Amanda Morgan of Maine initially invested almost $10,000 to become a consultant for LuLaRoe. From her first almost $5,000 shipment of clothes, plus garment racks, hangers, shipping materials, cameras, a laptop, and more – she says she thought the investment would be well worth it.

Morgan has two young kids at home, and says she was “going crazy” without any work. “I wanted to be able to contribute financially,” she said. “That was my main thing. And I wanted to do something for myself.”

So after some research, she started selling LuLaRoe clothing out of her home. “In the beginning, it was unbelievably amazing,” she said. “My launch date – I think I sold 120 items in 24 hours.”

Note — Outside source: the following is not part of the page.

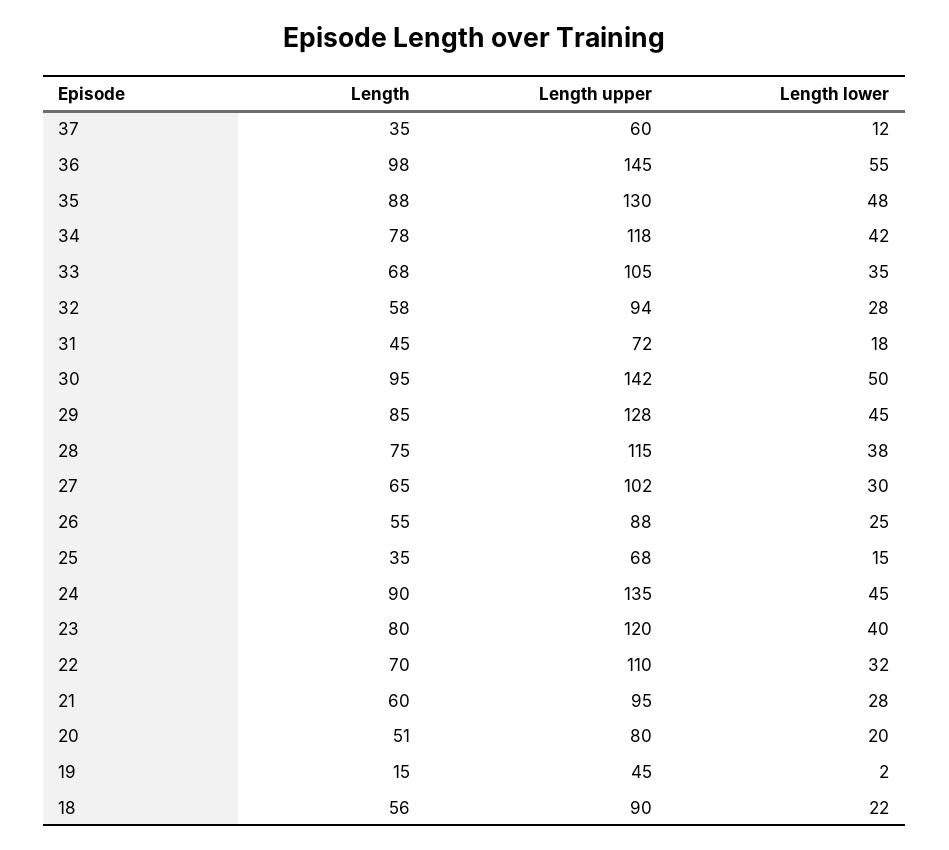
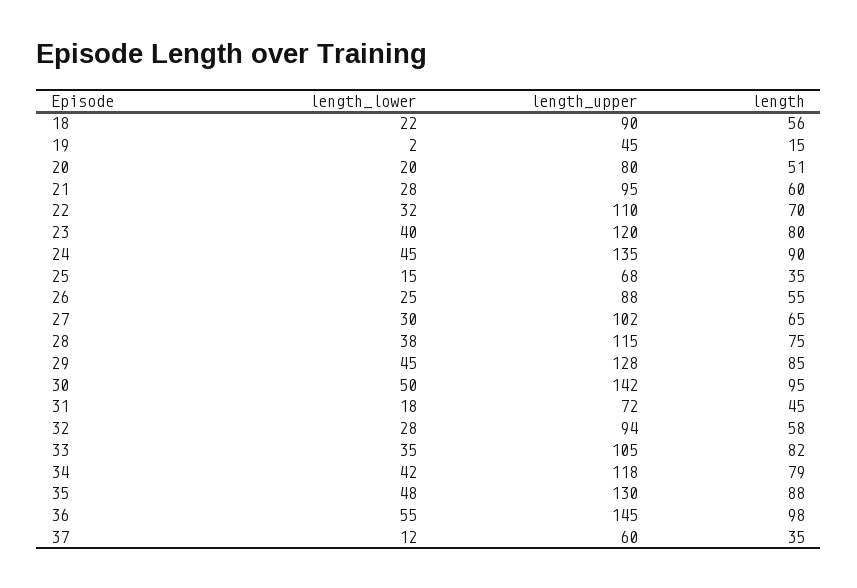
Length, 34: 78 -> 79
Length, 33: 68 -> 82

But sales quickly slowed down, as more and more consultants fought for customers online. Morgan said that after some new policies were implemented, she was left to fight for sales. “[They] are looking for one item and [they] describe it,” she said. “And then you’ve got 2000 consultants fighting for that one sale.”

Morgan – a self-described perfectionist – was unwilling to give up, instead pouring herself 110 percent into her business. “Completely just…I’m no longer a part of the world. My entire life,” she explained. “I was just completely detached because all I did was spend my time on my phone.”

In August – after almost a year in the business – Amanda resigned at the perfect time, thanks to a new company policy. It said she would “be refunded 100% of wholesale amount for all returned pieces with no restocking fee. LuLaRoe will also send prepaid shipping labels.” She would get all of her money back for the items still left in her basement.

It would take time though. She had to individually submit and process every single piece of clothing – that’s almost 500 individual returns.

Then – it all came crashing down very quickly, when LuLaRoe revoked that new policy after Amanda had already resigned. “Oh my God,” she said. “I just started crying.”

Now – Morgan will have to pay for her own shipping, and will only be refunded 90% of what she paid. After 5 days of endless emails and calls with no returns, she finally heard back. An email from the company said “waivers that were in place are no longer in effect and our original policies are being enforced.”

Amanda is not the only person struggling to get her money back.

In a statement to NEWS CENTER, Lularoe said:

LuLaRoe provides a fair and generous path to Independent Fashion Retailers who want to exit the business. Last week, we simply reiterated a long-term written policy each Retailer agreed to when he or she signed up. We had temporarily provided a waiver on some of the policy requirements between April and September 2017.

Morgan believes that because she resigned within the waiver period, she should be granted a 100% refund.
She’s not alone. Some people are taking to social media to express their frustration.

A petition already has over 9,000 signatures.

Morgan predicts she’ll be at least $5,000 in debt from the entire experience of working for LuLaRoe.